TBI Weekly: Why WBD’s backtracking offers regional opportunities

The Informant

Warner Bros. Discovery (WBD)’s decision to end the global roll-out of HBO Max and its backtracking on regional originals underlines the state of flux the industry is in, writes Richard Middleton. 

Under a relatively temperate – and befitting, as it turns out – Toledo sky at Conecta Fiction last month, Banijay’s Lars Blomgren all but predicted Warner Bros. Discovery (WBD)’s decision to end its original programming play in the Nordics.

The astute exec was speaking to TBI in Spain about the waxing and waning of the world’s production industry – and in particular the scripted side of it – as companies that were once fuelling the business to breaking point back track in certain parts of the world.

Targeted action

“Streamers wanted to grow everywhere in the early days but now I see signs of change,” Banijay’s global drama chief told TBI in June, ahead of this week’s news that WBD was halting development of local originals for HBO Max in the Nordics, Central Europe, the Netherlands and Turkey. France and Spain were left unaffected.

“In territories where subscription is driven by local content they will produce, but in territories where you get your subscriptions because of predominantly US content – let’s say the Nordics, perhaps – that’s not the case. That’s not the case with Spain or France, but Northern Europe in particular.”


Then came TBI’s exclusive that HBO Max in its current guise will not make landfall in France as had been planned – or indeed in any another country. Its expansion into parts of Europe in March will now be its last act as a standalone product: instead, an as-yet unnamed offering that also includes Discovery+ will be launched.

This looks likely to be 2023 but who knows what it will be called. Surely, DMax+ is missing the marketing open goal of having the ‘HBO’ trademark to call on – but then who knows whether it will actually include the full gamut of HBO programming?

What is known is that it will combine thousands of hours of content but as this week’s news has shown, it won’t be the whole WBD catalogue, which makes absolute sense.

Series that had previously been touted as killer content for the global service – such as Denmark’s Kamikaze – have now been withdrawn in certain regions to allow sales to third parties, presumably because that strategy produces more immediate – or at least more tangible – revenue than it does from having yet another original drama appearing on your global streamer.

Third-party re-evolution

That might have crossed the mind of WBD chief David Zaslav, who had talked around this subject in April when he told investors that the company was reevaluating its content distribution strategy as the giant company looks ahead to a “noisy” 2022.

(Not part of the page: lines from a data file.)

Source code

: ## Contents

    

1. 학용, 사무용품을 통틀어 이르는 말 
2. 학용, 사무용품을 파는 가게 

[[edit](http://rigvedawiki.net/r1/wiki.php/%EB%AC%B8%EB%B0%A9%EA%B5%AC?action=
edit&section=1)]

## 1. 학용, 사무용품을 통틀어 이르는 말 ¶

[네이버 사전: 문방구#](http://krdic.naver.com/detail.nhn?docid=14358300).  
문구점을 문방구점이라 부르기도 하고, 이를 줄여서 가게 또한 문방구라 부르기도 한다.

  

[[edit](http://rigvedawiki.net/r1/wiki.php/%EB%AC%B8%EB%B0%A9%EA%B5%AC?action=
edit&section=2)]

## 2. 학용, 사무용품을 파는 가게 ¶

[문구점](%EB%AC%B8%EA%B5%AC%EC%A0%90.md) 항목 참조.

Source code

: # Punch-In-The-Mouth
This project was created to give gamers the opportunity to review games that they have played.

Wall Street has become rather demanding in its wish to see profits – WBD’s share price has tanked from $25.50 a pop at launch in April to a touch above $14 today – and with $3bn to find in synergy savings, the reality of a “noisy” 2022 really means yet further pain for staff from both WarnerMedia and Discovery.

But it also looks likely to mean more supply coming onto the market from US studios as content owners look to maximise returns on shows. And the way to do that seems to be to sell direct, rather than put it all onto a single global platform.

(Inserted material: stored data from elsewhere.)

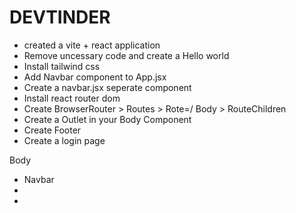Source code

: # DEVTINDER

- created a vite + react application
- Remove uncessary code and create a Hello world
- Install tailwind css
- Add Navbar component to App.jsx
- Create a navbar.jsx seperate component
- Install react router dom
- Create BrowserRouter > Routes > Rote=/ Body > RouteChildren
- Create a Outlet in your Body Component
- Create Footer
- Create a login page

Body
- Navbar
- 
-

There is of course little chance that WBD will sell the family silver to Netflix again, and that hugely valuable HBO deal that Sky enjoys in swathes of Europe also looks unlikely to be renewed. But then again, who knows – if the price is right?

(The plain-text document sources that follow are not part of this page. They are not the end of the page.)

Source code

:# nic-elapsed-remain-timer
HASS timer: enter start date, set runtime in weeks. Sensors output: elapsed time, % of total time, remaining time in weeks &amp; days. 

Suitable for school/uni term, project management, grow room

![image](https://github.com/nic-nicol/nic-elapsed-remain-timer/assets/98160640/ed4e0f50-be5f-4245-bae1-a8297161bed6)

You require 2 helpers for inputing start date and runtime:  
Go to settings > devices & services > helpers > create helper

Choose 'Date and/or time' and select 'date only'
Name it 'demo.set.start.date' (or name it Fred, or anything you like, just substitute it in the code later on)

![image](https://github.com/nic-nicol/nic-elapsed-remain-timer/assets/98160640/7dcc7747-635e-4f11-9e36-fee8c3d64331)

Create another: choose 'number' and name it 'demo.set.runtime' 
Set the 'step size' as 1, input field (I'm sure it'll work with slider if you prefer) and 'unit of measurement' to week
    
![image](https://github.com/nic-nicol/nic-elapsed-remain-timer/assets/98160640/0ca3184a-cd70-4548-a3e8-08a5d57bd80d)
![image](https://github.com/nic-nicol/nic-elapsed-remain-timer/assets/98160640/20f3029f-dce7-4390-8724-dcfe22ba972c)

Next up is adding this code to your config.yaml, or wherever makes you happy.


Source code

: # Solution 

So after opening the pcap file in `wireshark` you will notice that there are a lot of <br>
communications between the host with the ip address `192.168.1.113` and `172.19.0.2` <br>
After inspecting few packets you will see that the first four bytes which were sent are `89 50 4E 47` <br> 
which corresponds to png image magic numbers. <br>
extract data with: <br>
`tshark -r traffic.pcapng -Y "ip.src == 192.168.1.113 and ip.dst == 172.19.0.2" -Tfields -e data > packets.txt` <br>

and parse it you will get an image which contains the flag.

Either way, the row back on global domination by Hollywood-based streamers is in evidence. Not only is WBD cutting original spend, Netflix is slowing its outlay and the flow of originals for Disney+ and its sibling Star brand is far more focused, as TBI reported last week.

In some respects, there are likely to be few winners from this deceleration in spending, with less money in the system and fewer buyers for producers’ ideas. Yet balancing the money going into shows with the revenues being returned by subscribers at some point always had to find its equilibrium.

The real winners, it seems, could be those commissioners with a regional outlook – either global streamers with a flexible commissioning strategy or genuinely local operators. When put together, the world’s commissioners can often tot up to more than the sum of their parts – and for businesses looking to squeeze more value from their dollar, that will be key.